» **TEXTO DADO**
####################
(De la Audiencia general del Papa Benedicto XVI el 17 de diciembre de 2008)
Queridos hermanos y hermanas:
Comenzamos precisamente hoy los días del Adviento que nos preparan inmediatamente para el Nacimiento del Señor: estamos en la Novena de Navidad, que en muchas comunidades cristianas se celebra con liturgias ricas en texto bíblicos, todos ellos orientados a alimentar la espera del nacimiento del Salvador. En efecto, toda la Iglesia concentra su mirada de fe en esta fiesta, ya cercana, disponiéndose, como cada año, a unirse al canto alegre de los ángeles, que en el corazón de la noche anunciarán a los pastores el extraordinario acontecimiento del nacimiento del Redentor, invitándolos a dirigirse a la cueva de Belén. Allí yace el Emmanuel, el Creador que se ha hecho criatura, envuelto en pañales y acostado en un pobre pesebre.
La Navidad, por el clima que la caracteriza, es una fiesta universal. De hecho, incluso quien se dice no creyente puede percibir en esta celebración cristiana anual algo extraordinario y trascendente, algo íntimo que habla al corazón. Es la fiesta que canta el don de la vida. El nacimiento de un niño debería ser siempre un acontecimiento que trae alegría: el abrazo de un recién nacido suscita normalmente sentimientos de atención y de solicitud, de conmoción y de ternura.
La Navidad es el encuentro con un recién nacido que llora en una cueva miserable. Contemplándolo en el pesebre, ¿cómo no pensar en tantos niños que también hoy, en muchas regiones del mundo, nacen en una gran pobreza? ¿Cómo no pensar en los recién nacidos que no son acogidos sino rechazados, en los que no logran sobrevivir por falta de cuidados y atenciones? ¿Cómo no pensar también en las familias que quisieran tener la alegría de un hijo y no ven cumplida esta esperanza? Por desgracia, por el impulso de un consumismo hedonista, la Navidad corre el riesgo de perder su significado espiritual para reducirse a una mera ocasión comercial de compras e intercambio de regalos.
####################
» **CONSIGNA PLANTEADA A**
Responde a estas preguntas sobre la audiencia acerca de la Navidad:
(i) ¿En qué fecha se celebró la audiencia general?
(ii) ¿A quiénes anunciarán los ángeles el nacimiento del Redentor?
(iii) ¿En qué corre el riesgo de reducirse la Navidad por el impulso de un consumismo hedonista?
» **CONSIGNA PLANTEADA B**
Enumera todos los sentimientos que, según la audiencia acerca de la Navidad, suscita normalmente el abrazo de un recién nacido.
» **CONSIGNA PLANTEADA C**
Prolonga la audiencia acerca de la Navidad a partir de su última oración.
####################
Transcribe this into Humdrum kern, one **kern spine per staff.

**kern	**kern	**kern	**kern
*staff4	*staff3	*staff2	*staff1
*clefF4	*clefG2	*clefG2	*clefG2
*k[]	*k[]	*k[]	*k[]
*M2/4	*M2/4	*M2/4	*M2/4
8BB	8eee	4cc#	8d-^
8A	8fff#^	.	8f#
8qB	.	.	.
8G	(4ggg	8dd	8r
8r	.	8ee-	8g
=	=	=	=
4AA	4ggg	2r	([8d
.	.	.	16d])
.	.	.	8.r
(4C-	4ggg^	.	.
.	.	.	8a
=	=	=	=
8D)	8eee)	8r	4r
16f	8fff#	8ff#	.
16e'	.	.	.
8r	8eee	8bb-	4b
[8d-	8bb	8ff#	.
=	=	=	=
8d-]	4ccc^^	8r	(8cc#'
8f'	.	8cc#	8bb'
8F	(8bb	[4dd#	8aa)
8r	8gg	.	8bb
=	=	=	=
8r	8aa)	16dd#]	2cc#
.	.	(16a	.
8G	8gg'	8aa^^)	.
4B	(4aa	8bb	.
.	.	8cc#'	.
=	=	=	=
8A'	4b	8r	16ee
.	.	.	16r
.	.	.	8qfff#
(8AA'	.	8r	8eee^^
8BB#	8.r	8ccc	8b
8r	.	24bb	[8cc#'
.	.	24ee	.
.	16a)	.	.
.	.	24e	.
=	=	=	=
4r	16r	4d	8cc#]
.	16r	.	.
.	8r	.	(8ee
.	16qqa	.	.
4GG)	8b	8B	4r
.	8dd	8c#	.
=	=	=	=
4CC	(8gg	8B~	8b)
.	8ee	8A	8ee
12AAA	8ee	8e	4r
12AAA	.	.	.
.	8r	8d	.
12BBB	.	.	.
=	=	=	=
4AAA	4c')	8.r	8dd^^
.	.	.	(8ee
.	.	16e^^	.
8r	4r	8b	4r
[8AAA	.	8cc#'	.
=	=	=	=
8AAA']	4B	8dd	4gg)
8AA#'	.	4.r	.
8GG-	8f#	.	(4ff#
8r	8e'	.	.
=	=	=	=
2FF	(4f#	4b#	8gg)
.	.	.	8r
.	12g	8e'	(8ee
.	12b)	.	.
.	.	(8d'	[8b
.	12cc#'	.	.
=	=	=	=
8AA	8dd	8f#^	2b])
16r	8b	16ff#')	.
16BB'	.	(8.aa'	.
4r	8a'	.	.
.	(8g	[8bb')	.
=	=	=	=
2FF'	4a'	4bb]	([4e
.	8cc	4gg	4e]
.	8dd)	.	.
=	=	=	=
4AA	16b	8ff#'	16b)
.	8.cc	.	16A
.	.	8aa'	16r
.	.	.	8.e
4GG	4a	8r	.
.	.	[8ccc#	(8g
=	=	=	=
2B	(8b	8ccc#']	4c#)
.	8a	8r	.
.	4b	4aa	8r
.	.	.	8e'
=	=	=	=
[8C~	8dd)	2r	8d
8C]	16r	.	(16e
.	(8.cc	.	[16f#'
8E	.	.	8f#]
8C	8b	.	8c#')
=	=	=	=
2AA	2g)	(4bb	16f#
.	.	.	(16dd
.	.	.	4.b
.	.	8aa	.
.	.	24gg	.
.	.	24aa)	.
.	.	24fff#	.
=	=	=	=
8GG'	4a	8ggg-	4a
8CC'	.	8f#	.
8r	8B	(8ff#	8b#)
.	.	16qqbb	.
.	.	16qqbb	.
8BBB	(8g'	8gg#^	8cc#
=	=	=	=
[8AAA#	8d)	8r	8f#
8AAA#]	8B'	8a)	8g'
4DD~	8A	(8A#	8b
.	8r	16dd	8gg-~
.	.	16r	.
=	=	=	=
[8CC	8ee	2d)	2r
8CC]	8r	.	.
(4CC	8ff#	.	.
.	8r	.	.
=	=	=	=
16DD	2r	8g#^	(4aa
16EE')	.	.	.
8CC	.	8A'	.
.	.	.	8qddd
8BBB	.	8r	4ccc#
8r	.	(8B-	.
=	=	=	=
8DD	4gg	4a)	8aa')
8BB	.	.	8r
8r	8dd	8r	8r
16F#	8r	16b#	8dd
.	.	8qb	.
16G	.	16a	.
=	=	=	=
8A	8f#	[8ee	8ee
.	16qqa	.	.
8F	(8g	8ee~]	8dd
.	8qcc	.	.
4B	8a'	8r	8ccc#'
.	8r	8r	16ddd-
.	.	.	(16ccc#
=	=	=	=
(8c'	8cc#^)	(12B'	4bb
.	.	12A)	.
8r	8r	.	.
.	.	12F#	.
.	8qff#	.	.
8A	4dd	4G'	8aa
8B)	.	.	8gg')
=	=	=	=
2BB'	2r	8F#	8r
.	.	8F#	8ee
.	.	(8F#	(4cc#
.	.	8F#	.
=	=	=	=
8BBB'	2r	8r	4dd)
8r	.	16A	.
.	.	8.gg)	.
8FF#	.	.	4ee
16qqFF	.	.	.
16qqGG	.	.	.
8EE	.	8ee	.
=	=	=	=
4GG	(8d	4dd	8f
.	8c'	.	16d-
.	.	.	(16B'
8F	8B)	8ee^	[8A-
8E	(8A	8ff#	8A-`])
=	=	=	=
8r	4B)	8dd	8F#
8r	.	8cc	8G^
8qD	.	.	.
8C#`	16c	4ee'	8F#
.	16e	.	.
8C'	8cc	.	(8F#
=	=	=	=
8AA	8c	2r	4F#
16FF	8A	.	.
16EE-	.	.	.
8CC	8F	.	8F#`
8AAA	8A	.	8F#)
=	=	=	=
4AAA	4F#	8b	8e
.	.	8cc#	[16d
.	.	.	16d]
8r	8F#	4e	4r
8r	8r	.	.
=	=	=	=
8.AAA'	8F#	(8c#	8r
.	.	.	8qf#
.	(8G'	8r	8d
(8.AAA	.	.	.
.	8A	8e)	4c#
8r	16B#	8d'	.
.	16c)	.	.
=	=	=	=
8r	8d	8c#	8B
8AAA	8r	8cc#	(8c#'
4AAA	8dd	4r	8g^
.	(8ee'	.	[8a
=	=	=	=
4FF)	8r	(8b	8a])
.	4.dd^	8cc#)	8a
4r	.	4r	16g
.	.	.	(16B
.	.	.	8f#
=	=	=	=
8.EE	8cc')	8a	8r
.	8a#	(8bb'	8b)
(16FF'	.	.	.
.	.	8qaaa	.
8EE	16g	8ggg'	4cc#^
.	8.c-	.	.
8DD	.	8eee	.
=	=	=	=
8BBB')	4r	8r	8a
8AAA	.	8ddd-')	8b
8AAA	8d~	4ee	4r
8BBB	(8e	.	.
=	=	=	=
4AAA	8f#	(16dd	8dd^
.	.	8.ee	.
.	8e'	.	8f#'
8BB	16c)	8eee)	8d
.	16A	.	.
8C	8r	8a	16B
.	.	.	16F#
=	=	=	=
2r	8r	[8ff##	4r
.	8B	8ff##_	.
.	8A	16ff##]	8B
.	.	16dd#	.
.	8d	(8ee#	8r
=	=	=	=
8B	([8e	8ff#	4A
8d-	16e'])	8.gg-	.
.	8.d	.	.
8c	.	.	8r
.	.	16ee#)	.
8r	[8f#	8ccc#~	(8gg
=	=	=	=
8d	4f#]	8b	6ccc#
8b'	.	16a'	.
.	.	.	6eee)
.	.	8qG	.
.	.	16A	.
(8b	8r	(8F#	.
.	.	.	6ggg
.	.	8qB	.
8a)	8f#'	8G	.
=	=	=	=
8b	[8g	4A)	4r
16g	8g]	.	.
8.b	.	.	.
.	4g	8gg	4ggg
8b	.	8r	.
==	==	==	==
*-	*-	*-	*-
####################
» **RESPUESTA REDACTADA A**
(i) El 17 de diciembre de 2008.
(ii) A los pastores.
(iii) En una mera ocasión comercial de compras e intercambio de regalos.

» **RESPUESTA REDACTADA B**
Atención, solicitud, conmoción y ternura.

» **RESPUESTA REDACTADA C**
Sin embargo, en realidad, las dificultades, las incertidumbres y la misma crisis económica que en estos meses están viviendo tantas familias, y que afecta a toda la humanidad, pueden ser un estímulo para volver a descubrir el calor de la sencillez, la amistad y la solidaridad, valores típicos de la Navidad. Así, sin las incrustaciones consumistas y materialistas, la Navidad puede convertirse en una ocasión para acoger, como regalo personal, el mensaje de esperanza que brota del misterio del nacimiento de Cristo.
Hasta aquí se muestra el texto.